---- Document text
When their autopilot flashed a warning and dropped off, the crew, a new hire cruise pilot in the left seat and a copilot who had come up through the cruise pilot program couldn’t figure out what was happening. In almost complete silence between them one of the pilots pushed his side stick controller almost full nose down while the other pilot used full aft stick, all while the A330 plunged ever faster toward the water. It eventually struck the ocean surface in a 6,000 fpm descent.

The pilots’ performance failed in so many ways, no discussion or comparing notes on the problem ignoring the very basics of CRM, all while their lack of instrument skills prevented them from righting the plane and stabilizing its flight. 

In a positive contrast: a few weeks after this accident a Northwest Airlines A330 enroute from Minneapolis to Tokyo encountered the same pitot tube malfunction that started the chain of events on AF 447. When the Northwest pilots experienced the same autopilot warnings followed by it dropping offline, they simply took control of the airplane and hand flew it the rest of the way to Tokyo. Arriving at the gate, they wrote it up and left for their hotel.

The question is, at what point should we punch off the automation and take over the airplane? The answer is simple: whenever the airplane isn’t going where you pointed it. The problem we have is we’re spoiled with the new system. Flying them day after day on near-perfect profiles builds a sense of complacency and trust, to the point where if we see an anomaly we assume it is temporary and the airplane will correct it.
--------
---- Dataset excerpts
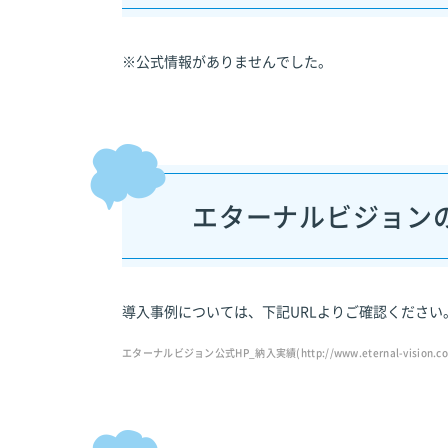
※公式情報がありませんでした。
エターナルビジョン
導入事例については、下記URLよりご確認ください
エターナルビジョン公式HP_納入実績(http://www.eternal-vision.co.jp/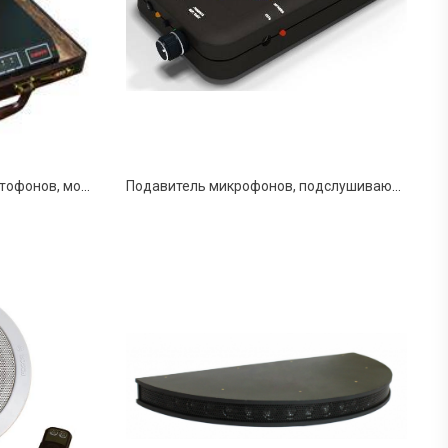
«ТАЙФУН» - подавитель диктофонов, мобильный
Подавитель микрофонов, подслушивающих устройств и диктофонов "BugHunter DAudio bda-2 Voices"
--------
[Apply what you read]:
1/ Answer these questions about the passage on autopilot failures:
(a) At what rate of descent did the A330 strike the ocean surface?
(b) Between which two cities was the Northwest Airlines A330 flying?
(c) According to the text, when should pilots take over the airplane from the automation?
2/ Change "pitot tube" to "airspeed sensor" in the passage on autopilot failures, and write out everything from "The pilots’ performance" down to "for their hotel." with that change.

[Replies]:
1/
(a) 6,000 fpm
(b) Minneapolis and Tokyo
(c) Whenever the airplane isn't going where they pointed it

2/
The pilots’ performance failed in so many ways, no discussion or comparing notes on the problem ignoring the very basics of CRM, all while their lack of instrument skills prevented them from righting the plane and stabilizing its flight. 

In a positive contrast: a few weeks after this accident a Northwest Airlines A330 enroute from Minneapolis to Tokyo encountered the same airspeed sensor malfunction that started the chain of events on AF 447. When the Northwest pilots experienced the same autopilot warnings followed by it dropping offline, they simply took control of the airplane and hand flew it the rest of the way to Tokyo. Arriving at the gate, they wrote it up and left for their hotel.